THE PROBLEM ▸ Restate word for word the lines that run from the one containing "With 80 salaried" to the last line of the data, both ends included.

[Saved data entries]
....................

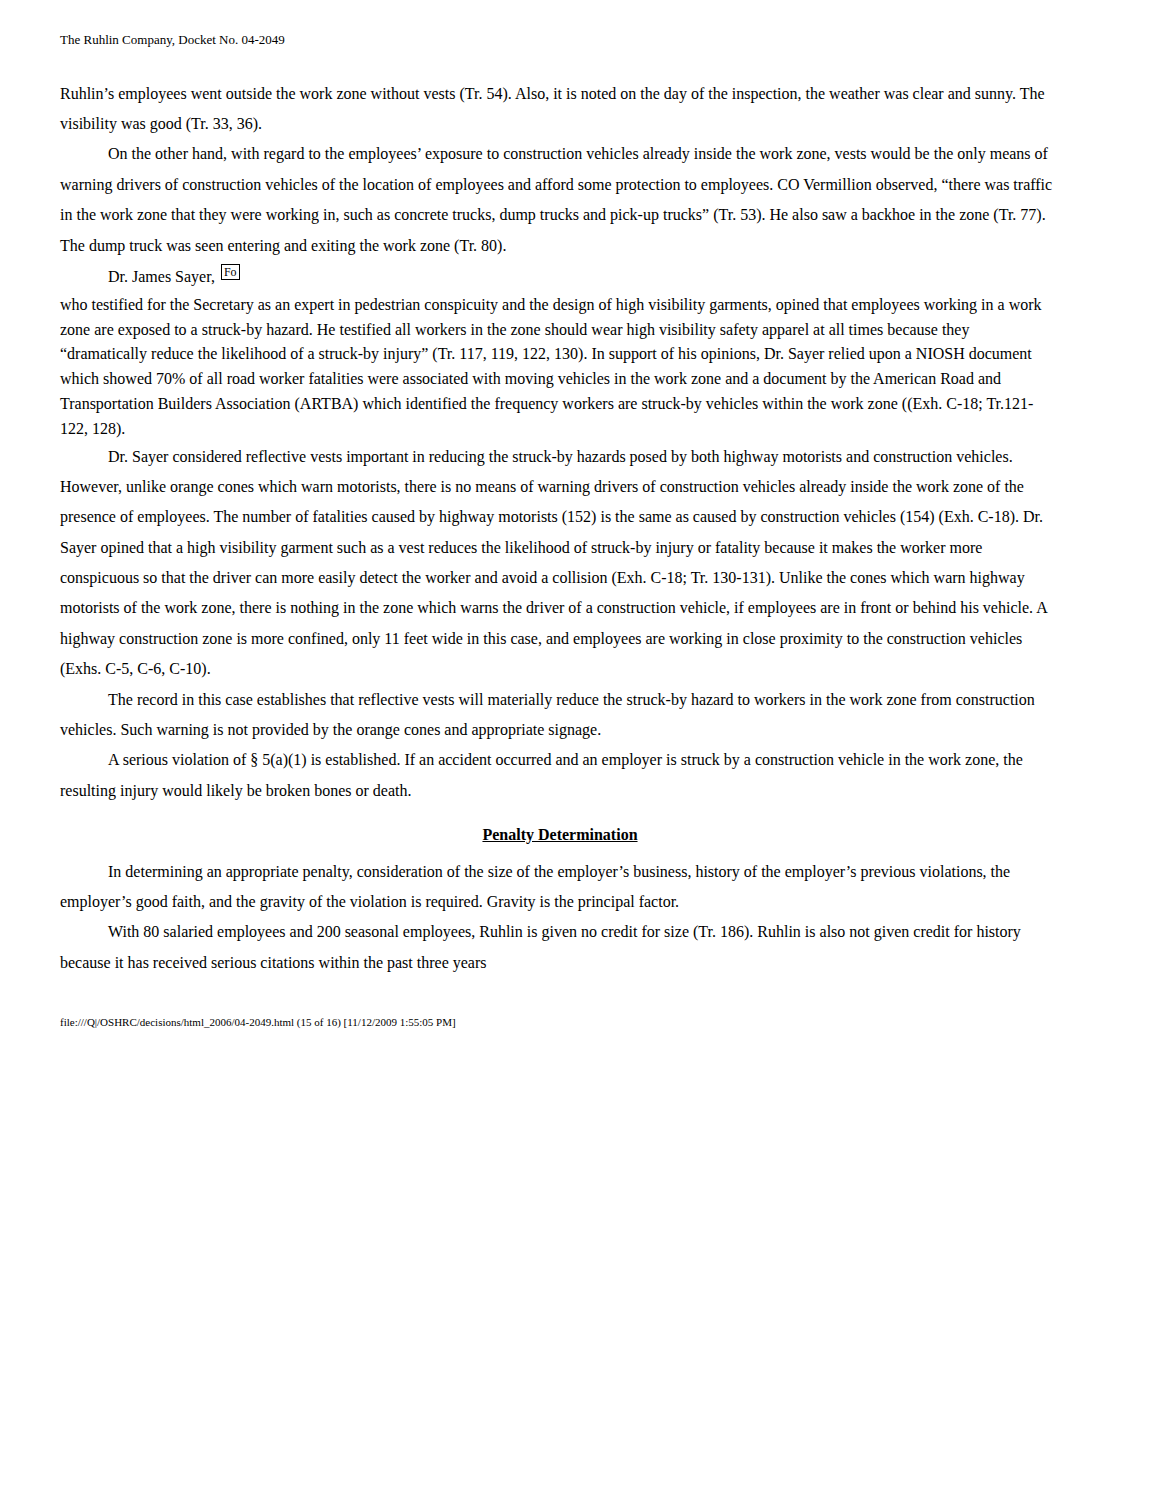The Ruhlin Company, Docket No. 04-2049
Ruhlin’s employees went outside the work zone without vests (Tr. 54). Also, it is noted on the day of the inspection, the weather was clear and sunny. The visibility was good (Tr. 33, 36).
On the other hand, with regard to the employees’ exposure to construction vehicles already inside the work zone, vests would be the only means of warning drivers of construction vehicles of the location of employees and afford some protection to employees. CO Vermillion observed, “there was traffic in the work zone that they were working in, such as concrete trucks, dump trucks and pick-up trucks” (Tr. 53). He also saw a backhoe in the zone (Tr. 77). The dump truck was seen entering and exiting the work zone (Tr. 80).
Dr. James Sayer, Fo
who testified for the Secretary as an expert in pedestrian conspicuity and the design of high visibility garments, opined that employees working in a work zone are exposed to a struck-by hazard. He testified all workers in the zone should wear high visibility safety apparel at all times because they “dramatically reduce the likelihood of a struck-by injury” (Tr. 117, 119, 122, 130). In support of his opinions, Dr. Sayer relied upon a NIOSH document which showed 70% of all road worker fatalities were associated with moving vehicles in the work zone and a document by the American Road and Transportation Builders Association (ARTBA) which identified the frequency workers are struck-by vehicles within the work zone ((Exh. C-18; Tr.121-122, 128).
Dr. Sayer considered reflective vests important in reducing the struck-by hazards posed by both highway motorists and construction vehicles. However, unlike orange cones which warn motorists, there is no means of warning drivers of construction vehicles already inside the work zone of the presence of employees. The number of fatalities caused by highway motorists (152) is the same as caused by construction vehicles (154) (Exh. C-18). Dr. Sayer opined that a high visibility garment such as a vest reduces the likelihood of struck-by injury or fatality because it makes the worker more conspicuous so that the driver can more easily detect the worker and avoid a collision (Exh. C-18; Tr. 130-131). Unlike the cones which warn highway motorists of the work zone, there is nothing in the zone which warns the driver of a construction vehicle, if employees are in front or behind his vehicle. A highway construction zone is more confined, only 11 feet wide in this case, and employees are working in close proximity to the construction vehicles (Exhs. C-5, C-6, C-10).
The record in this case establishes that reflective vests will materially reduce the struck-by hazard to workers in the work zone from construction vehicles. Such warning is not provided by the orange cones and appropriate signage.
A serious violation of § 5(a)(1) is established. If an accident occurred and an employer is struck by a construction vehicle in the work zone, the resulting injury would likely be broken bones or death.
Penalty Determination
In determining an appropriate penalty, consideration of the size of the employer’s business, history of the employer’s previous violations, the employer’s good faith, and the gravity of the violation is required. Gravity is the principal factor.
With 80 salaried employees and 200 seasonal employees, Ruhlin is given no credit for size (Tr. 186). Ruhlin is also not given credit for history because it has received serious citations within the past three years
file:///Q|/OSHRC/decisions/html_2006/04-2049.html (15 of 16) [11/12/2009 1:55:05 PM]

....................

EXERCISE ANSWER ▸
With 80 salaried employees and 200 seasonal employees, Ruhlin is given no credit for size (Tr. 186). Ruhlin is also not given credit for history because it has received serious citations within the past three years
file:///Q|/OSHRC/decisions/html_2006/04-2049.html (15 of 16) [11/12/2009 1:55:05 PM]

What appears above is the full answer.